Let some function, called f(u,v), be a differentiable function. Then, let its first partial with respect to u = 0 in some region, A. Then, for any u in the region A, f(u,v) will always equal itself for, let's say, f(ui, v) = f(uj, v).
You need (ui,v) and (uj,v) to be in A. For a fixed v, if you let

g(u) = f(u,v), you have g'(u) = 0 on [ui,uj] and you are trying to show g is constant. You can apply your calculus theorem, or if that isn't allowed, suppose g(ui) isn't equal to g(uj), and apply the mean value theorem to get a contradiction.
 
Last edited:
How would you apply MVT? I don't understand that approach.
 
Here's my attempt.

Assume g(ui) =/= g(uj).

Let g'(x) exist on ui < x < uj.

So, there exists some point, c, on ui < c < uj.

Now,

g(uj) - g(ui) = (uj - ui)g'(c)

g'(c) = [g(uj) - g(ui)] / [(uj - ui)]

Note that the LHS cannot equal zero because g(uj) =/= g(ui).

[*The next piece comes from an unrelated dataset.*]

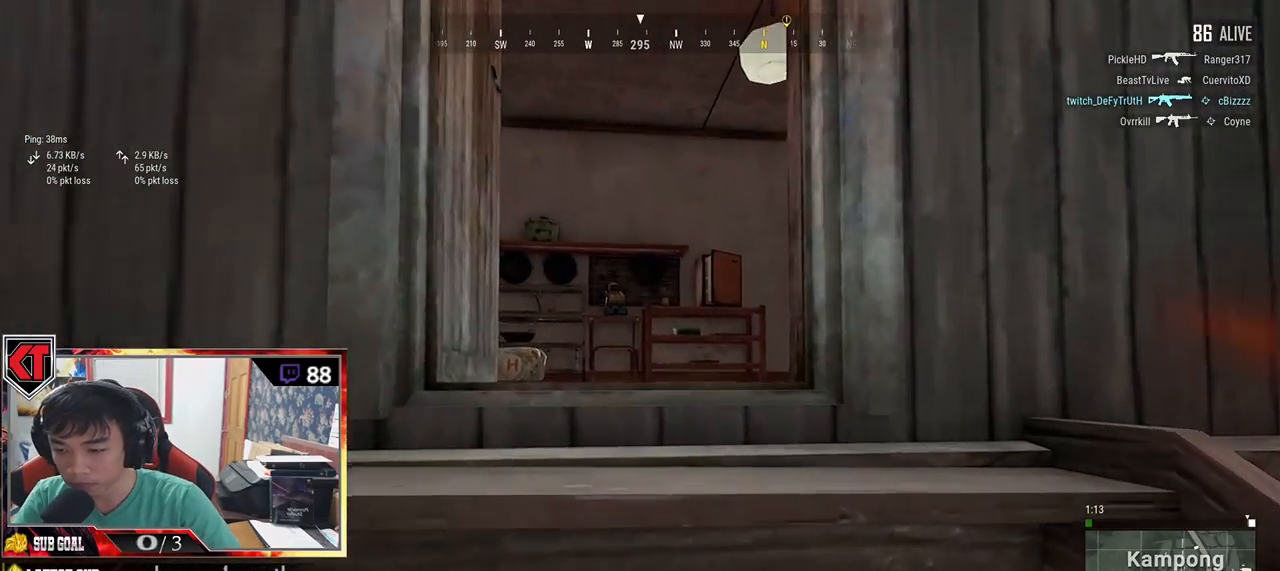
{"keys": ["shift", "w"], "mouse": [], "events": []}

So, g'(c) =/= 0...?? Man, I'm not really sure what to do. I know I'm supposed to show g(uj) = g(ui) to get the contradiction..right?
 
hth said:
Here's my attempt.

Assume g(ui) =/= g(uj).

Let g'(x) exist on ui < x < uj.

So, there exists some point, c, on ui < c < uj.

Now,

Instead of saying "Now" you should say "such that"
g(uj) - g(ui) = (uj - ui)g'(c)

g'(c) = [g(uj) - g(ui)] / [(uj - ui)]

Note that the LHS cannot equal zero because g(uj) =/= g(ui).

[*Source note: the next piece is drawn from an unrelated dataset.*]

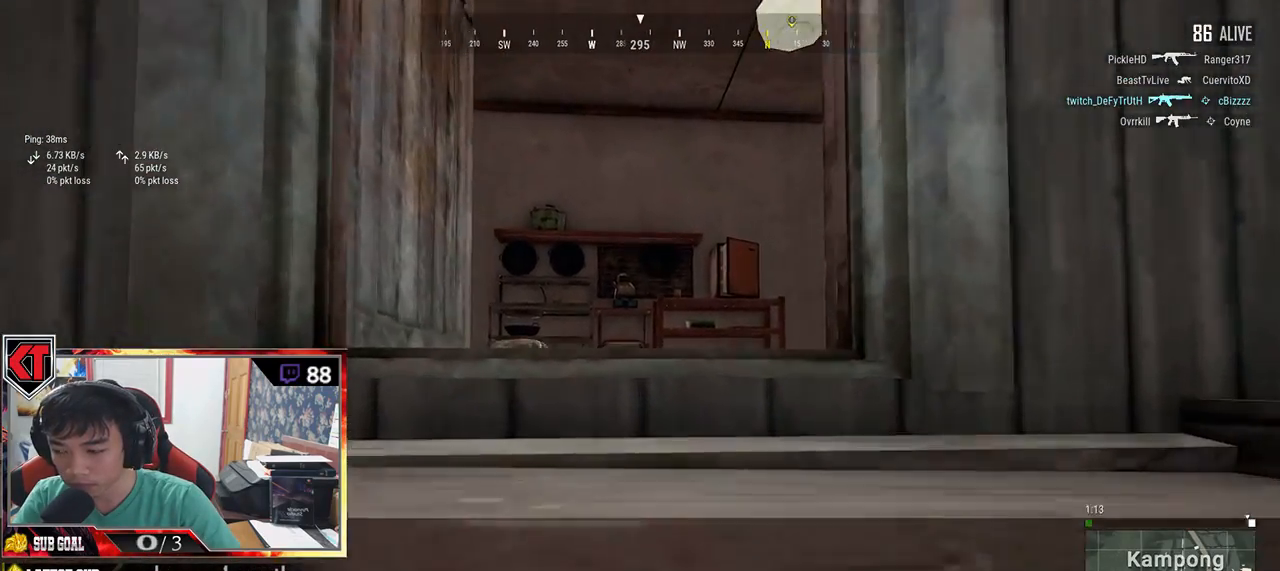
{"keys": ["w"], "mouse": [], "events": [[100, "shift", "up"]]}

So, g'(c) =/= 0...?? Man, I'm not really sure what to do. I know I'm supposed to show g(uj) = g(ui) to get the contradiction..right?

You were given g'(u) = 0 and you are trying to show g is constant. By assuming g is not constant so you can find that ui and uj, you have come up with a point c where g'(c) =/= 0. Doesn't that contradict g'(u) = 0 for all u?
 
LCKurtz said:
You were given g'(u) = 0 and you are trying to show g is constant. By assuming g is not constant so you can find that ui and uj, you have come up with a point c where g'(c) =/= 0. Doesn't that contradict g'(u) = 0 for all u?

Yeah, it does. g'(u) =/= 0 for all u, so g isn't constant...
 
hth said:
Yeah, it does. g'(u) =/= 0 for all u, so g isn't constant...

No, you still aren't quite getting it. You are given g'(u) = 0 for all u and you are trying to show g is constant. By supposing g is not constant you have found a c where g'(c) isn't 0. That contradicts g'(u) = 0 for all u. So supposing g is not constant has led to a contradiction. So g must be constant.
 
Alright, I see it now. Ty. Also, I'm sorry if I wasn't supposed to hijack the OP's thread like this.